About two thirds of the way through The Disappearance of Sadie Jones the stage is dark and a scatter of Cheerios spreads across the floor. They are in a way neat, an organised scatter, with a density toward the centre, and then thinning out along an axis of throw. Sadie (Stephanie Greer) has dumped them from a large bowl, a bowl she filled with the whole packet earlier. They’re messy, but at this point still seem within the possibility of control. And then they are stepped on, further scattered, crunched and crushed underfoot; they lose the coherence of a comet’s tail and drift out to a disturbed straggle.

This tension between the energetic thrown spread of breakfast cereal, and its disintegration into mess is the balancing act of The Disappearance of Sadie Jones as it edges along a high wire. The play’s success comes from its ability to carry in suspense, in tottering equilibrium, the falling apart of a person’s life/mind/world and the held shape of the story that tells this to us. Sadie Jones might be a squished Cheerio, an insignificant individual element in a cast of thousands, crushed by the juggernaut of unfeeling unknowing life. But we care about Sadie, and there are others who care too, her sister Kim (Elizabeth Crarer) and her boyfriend Danny (Alan Humphreys), and this network of caring may catch Sadie up out of the depth she is plunging toward.

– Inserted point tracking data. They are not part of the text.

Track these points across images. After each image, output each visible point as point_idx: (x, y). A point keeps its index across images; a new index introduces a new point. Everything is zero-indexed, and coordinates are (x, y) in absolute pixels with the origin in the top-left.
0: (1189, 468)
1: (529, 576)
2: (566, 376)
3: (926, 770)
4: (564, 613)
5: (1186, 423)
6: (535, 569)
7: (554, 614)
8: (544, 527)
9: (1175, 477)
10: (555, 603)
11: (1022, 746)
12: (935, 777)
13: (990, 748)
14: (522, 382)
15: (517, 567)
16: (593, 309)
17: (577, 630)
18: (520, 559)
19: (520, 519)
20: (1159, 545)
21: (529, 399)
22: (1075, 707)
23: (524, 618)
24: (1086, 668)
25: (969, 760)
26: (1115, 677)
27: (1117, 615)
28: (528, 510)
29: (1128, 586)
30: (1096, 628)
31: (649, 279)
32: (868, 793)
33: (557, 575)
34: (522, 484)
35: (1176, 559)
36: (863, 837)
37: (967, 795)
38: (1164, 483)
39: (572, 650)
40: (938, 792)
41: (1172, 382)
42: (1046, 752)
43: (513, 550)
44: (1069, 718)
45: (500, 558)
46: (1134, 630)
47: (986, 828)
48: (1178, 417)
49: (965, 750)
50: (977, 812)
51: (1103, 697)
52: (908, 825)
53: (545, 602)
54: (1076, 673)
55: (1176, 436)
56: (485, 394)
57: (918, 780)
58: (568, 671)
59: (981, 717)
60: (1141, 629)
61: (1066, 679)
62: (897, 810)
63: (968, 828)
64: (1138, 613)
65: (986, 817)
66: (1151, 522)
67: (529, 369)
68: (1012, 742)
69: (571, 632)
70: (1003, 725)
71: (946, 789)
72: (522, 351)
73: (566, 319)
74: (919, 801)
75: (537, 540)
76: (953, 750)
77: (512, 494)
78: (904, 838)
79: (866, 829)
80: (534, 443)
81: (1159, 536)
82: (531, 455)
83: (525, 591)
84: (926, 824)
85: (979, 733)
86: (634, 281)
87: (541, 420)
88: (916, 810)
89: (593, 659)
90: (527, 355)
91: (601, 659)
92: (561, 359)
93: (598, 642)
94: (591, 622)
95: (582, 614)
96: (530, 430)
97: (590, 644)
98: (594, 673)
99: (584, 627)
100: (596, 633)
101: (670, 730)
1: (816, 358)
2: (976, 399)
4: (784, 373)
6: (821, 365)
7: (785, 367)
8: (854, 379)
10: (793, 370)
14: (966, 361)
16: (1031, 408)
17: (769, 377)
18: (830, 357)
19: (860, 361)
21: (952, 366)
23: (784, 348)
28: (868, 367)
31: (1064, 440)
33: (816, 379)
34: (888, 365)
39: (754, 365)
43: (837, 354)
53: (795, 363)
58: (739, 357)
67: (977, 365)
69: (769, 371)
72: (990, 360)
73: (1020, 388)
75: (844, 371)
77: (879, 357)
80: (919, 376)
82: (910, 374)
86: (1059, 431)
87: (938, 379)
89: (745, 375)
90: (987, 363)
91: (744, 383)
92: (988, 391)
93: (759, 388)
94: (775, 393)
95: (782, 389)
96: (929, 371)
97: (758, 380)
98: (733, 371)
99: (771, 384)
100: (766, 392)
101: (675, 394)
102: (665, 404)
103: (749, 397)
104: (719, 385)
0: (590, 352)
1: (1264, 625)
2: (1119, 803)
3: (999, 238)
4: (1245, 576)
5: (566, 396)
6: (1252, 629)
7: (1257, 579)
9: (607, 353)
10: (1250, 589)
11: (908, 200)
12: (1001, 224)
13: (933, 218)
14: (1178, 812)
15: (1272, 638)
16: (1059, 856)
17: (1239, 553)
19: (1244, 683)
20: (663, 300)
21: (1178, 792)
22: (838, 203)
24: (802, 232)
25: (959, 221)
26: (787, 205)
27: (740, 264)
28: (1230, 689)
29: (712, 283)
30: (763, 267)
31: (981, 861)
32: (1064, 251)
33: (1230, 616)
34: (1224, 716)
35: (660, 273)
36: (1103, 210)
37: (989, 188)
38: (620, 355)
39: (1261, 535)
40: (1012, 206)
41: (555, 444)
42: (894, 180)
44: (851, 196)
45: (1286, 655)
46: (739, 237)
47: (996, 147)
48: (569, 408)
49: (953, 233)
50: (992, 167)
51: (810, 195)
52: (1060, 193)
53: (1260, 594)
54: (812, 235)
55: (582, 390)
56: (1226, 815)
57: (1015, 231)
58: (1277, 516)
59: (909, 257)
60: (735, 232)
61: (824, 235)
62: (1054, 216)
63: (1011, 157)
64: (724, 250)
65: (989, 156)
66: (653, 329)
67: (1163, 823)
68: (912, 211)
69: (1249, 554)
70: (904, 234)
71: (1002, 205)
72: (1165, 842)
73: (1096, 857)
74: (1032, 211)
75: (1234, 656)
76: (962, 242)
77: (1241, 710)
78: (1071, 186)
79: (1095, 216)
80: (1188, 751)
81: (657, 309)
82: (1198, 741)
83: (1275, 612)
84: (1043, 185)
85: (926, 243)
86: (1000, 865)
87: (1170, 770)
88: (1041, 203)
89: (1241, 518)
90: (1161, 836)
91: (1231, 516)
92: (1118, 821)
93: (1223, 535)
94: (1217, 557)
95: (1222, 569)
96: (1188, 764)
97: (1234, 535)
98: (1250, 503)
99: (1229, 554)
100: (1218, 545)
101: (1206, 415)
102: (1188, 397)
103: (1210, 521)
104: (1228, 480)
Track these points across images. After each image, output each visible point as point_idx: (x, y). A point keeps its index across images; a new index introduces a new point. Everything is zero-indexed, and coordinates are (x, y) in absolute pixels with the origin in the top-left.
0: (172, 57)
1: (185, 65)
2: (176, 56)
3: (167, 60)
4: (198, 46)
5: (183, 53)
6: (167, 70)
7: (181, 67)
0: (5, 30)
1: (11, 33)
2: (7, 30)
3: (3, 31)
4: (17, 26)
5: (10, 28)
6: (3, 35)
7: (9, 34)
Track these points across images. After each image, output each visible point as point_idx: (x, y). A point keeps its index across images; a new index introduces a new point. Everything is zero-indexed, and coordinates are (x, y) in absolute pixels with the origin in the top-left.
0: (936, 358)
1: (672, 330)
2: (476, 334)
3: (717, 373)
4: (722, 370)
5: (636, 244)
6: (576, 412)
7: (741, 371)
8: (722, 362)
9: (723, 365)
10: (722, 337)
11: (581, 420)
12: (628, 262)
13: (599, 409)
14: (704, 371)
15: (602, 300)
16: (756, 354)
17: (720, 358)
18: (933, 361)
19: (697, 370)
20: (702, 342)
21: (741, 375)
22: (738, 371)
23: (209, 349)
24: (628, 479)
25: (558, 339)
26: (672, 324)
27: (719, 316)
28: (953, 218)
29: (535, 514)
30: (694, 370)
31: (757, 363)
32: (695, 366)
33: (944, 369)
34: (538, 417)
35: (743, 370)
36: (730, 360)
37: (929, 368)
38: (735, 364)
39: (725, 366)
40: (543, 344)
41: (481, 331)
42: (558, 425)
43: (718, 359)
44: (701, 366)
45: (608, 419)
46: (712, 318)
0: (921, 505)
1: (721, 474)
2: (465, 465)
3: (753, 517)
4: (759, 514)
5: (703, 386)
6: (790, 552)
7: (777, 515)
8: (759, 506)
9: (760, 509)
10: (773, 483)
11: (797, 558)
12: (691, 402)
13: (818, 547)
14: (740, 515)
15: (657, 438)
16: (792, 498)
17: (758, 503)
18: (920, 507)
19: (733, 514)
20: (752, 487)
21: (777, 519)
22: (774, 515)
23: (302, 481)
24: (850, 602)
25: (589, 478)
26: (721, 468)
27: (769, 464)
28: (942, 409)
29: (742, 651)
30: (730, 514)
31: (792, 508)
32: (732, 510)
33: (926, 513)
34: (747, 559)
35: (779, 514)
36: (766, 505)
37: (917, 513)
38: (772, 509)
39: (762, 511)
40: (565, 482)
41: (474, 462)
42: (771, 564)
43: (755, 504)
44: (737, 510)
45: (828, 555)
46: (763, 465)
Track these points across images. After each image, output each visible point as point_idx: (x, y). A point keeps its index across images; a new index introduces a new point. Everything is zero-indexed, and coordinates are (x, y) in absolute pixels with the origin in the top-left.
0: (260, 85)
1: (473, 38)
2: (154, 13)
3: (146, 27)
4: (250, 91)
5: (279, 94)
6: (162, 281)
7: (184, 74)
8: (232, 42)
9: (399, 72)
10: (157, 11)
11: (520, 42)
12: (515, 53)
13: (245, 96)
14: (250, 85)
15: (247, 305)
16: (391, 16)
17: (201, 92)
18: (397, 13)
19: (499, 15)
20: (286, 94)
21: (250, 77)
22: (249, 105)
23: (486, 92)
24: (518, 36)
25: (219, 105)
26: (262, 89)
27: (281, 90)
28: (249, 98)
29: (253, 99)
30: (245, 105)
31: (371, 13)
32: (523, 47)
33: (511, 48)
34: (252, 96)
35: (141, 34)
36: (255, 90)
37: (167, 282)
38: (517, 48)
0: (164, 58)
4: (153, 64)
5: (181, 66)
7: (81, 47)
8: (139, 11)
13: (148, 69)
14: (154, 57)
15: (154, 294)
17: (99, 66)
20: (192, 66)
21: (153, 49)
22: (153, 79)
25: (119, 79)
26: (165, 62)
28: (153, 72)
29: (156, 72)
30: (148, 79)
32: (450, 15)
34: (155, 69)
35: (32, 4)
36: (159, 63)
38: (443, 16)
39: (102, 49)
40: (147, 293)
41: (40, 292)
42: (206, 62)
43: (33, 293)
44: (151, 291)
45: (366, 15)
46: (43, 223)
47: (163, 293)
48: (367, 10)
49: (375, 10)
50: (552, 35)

We learn the story here through overhearing and cutting across conversations, exchanges, verbal parries, and laments. There is a story, we sense this, something has happened, something bad, but we never know for certain the shape of that something. Death and pain repeat across generations, mother to daughter, sister to sister, lover to lover. Bodies are marked with grief, to the depth of their bones. Bones that belong not only to a young woman in England, but to others who have died in massacres, in genocide in Cambodia, Bosnia, Rwanda. The dead don’t stay quietly underground, they rise up around Sadie and dance, and if at first she feels she can manage these dancers, they soon get out of control. Sticking up out of the earth bones snag on our daily lives and remind us of mortality, connect us to the past, to those we have lost. Sadie sees those bones as close to her bones, begins to lose the distinction, and is pulled down by them.

The play is hard, is sad, and left me feeling gut-wrenched. I know Sadie is dead, and I have seen her ghost, the ghost that persuades me she is gone and yet still here. I hear Sadie spoken of by Kim and Danny as they work at dealing with the tear she has ripped in their lives. What I know and what I hear is built from writer / director Hannah Silva’s shifting slipping folding and sliding text, a stream and dribble and torrent of words distributed among the three players. The bits of language, words, phonemes, grunts and hisses, bounce and jump like sparks and pebbles between the performers. The spare set includes an hourglass whose softly falling grains set a limit to a life lived in the weave of words, and living on in after words. The speakers cut across each other, a line begun in one conversation is picked up in another, phrases link times and spaces, so that our knowledge of what happened assembles through glimpses and fragments.

The performances are superb, as the three characters spout and shout and whisper and chat Silva’s script. Rhythms vary as staccato gives way to a lyrical drift and the activity verbal and physical is punctuated by gaps, silences, where the weight and pain of what is happening, what has happened sits and waits, sits and is felt. The physical and verbal skills of the performers carry the text and persuade us listeners and watchers that we will know what has gone on, that we can know the story. And yet, in the broken sounds and echoing fragments we come to know that we cannot know what goes on in another mind, in another’s pain, in a life that only glances off ours.